• **Passage provided**
-----

But then again I could be wrong. We are after all a very possession-oriented society. Tons of people downloaded Attack of the Clones over the Internet - but I don't think many of them watched a camcorder captured version of the movie in lieu of the real thing. Most people still went to see it in the theater. And then when it came out on DVD most people bought it as well, despite having it on pirated camcorer VCD. In fact, I don't know anyone who downloads movies instead of going to go see them in a theater or getting them on DVD. Even though people can download DivX versions of movies and an increasing number of people can make DVD copies of movies they rent, why are DVD sales still rising? For one thing, DVD has so much value added content that it's worth it to get them. A DivX rip doesn't have 5.1 surround sound and few people can watch them on their TV's anyway. Plus people are still enamoured with the physical qualities of DVD - it looks good to have a shelf full of them, and the packaging is neat. A CD, however, doesn't add that much. You can download the MP3's of an album and make a CD and still have basically the same experience. All you're paying for with a store bought CD is the liner notes and cover art. Perhaps people will think this way of DVD but not now.

-----

• **Records supplied**
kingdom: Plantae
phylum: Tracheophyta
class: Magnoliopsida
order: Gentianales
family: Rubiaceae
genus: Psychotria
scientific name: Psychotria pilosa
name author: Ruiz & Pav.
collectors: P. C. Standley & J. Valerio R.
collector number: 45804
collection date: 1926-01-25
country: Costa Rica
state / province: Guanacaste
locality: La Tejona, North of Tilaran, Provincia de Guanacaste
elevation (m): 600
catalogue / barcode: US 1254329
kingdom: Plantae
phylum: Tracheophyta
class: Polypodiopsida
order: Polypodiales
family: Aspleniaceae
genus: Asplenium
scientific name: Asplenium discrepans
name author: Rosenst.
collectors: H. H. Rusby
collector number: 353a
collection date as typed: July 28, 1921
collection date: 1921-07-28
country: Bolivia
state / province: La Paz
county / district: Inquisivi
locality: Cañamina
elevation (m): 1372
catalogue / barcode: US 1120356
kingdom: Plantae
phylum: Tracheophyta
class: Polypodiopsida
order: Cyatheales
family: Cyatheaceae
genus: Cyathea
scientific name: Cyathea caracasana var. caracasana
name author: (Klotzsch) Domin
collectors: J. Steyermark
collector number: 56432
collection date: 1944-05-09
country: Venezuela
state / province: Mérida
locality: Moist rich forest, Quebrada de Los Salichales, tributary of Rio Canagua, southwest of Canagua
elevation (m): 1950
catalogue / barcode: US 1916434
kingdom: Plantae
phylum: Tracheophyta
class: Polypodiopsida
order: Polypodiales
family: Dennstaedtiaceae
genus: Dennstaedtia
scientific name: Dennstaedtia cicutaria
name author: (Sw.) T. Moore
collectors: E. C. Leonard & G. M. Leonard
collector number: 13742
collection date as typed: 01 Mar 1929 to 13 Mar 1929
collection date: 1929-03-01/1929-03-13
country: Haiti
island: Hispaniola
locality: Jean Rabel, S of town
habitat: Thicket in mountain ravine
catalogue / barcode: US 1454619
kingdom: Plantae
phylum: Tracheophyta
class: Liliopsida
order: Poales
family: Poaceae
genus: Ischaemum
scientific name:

-----

Please extend the passage on movie downloads and DVD sales, picking up after its final sentence. The entries play no part here.

• **Your response**
But let's say that they make CD's where you can't rip them. So there's no more MP3. What will the music industry become? Will it go back to its former glory? I say no - it will go to where the book publishing industry is right now. One of these days the RIAA may have its way - no more P2P, no more MP3, but then they'll sit back and wonder what happened. If you like a book you pay $30 for it. If you can wait you go $7 for the paperback. If you don't want to do that you borrow a friend's copy or you go to the library. But no one really puts that much thought into whether they're doing their part to keep the publishing industry alive - they just do what they want. The music industry has the same thing - but people's wants have changed, both as a result of MP3 and because they think differently of how they spend their money. No amount of legislation or lawsuits will ever change that.
But anyway, I really had no idea that this rant would go on this long, or that it would turn into another bit on MP3 and piracy. In any event, I'm definitely going to try out Doctrow's book and buy it if I like it (and probably only then after I get moved and settled - could be a while). And I may try writing (fiction), preferrably before this "put it out for free on the web" thing becomes a cliche. But one thing's for sure - DVD is it for me. If in twenty years they come out with a better format that's not reverse compatible I'll pass. DVD's the last video format I'm fooling with, and I think with rare exception, CD is the last format I'm fooling with, too.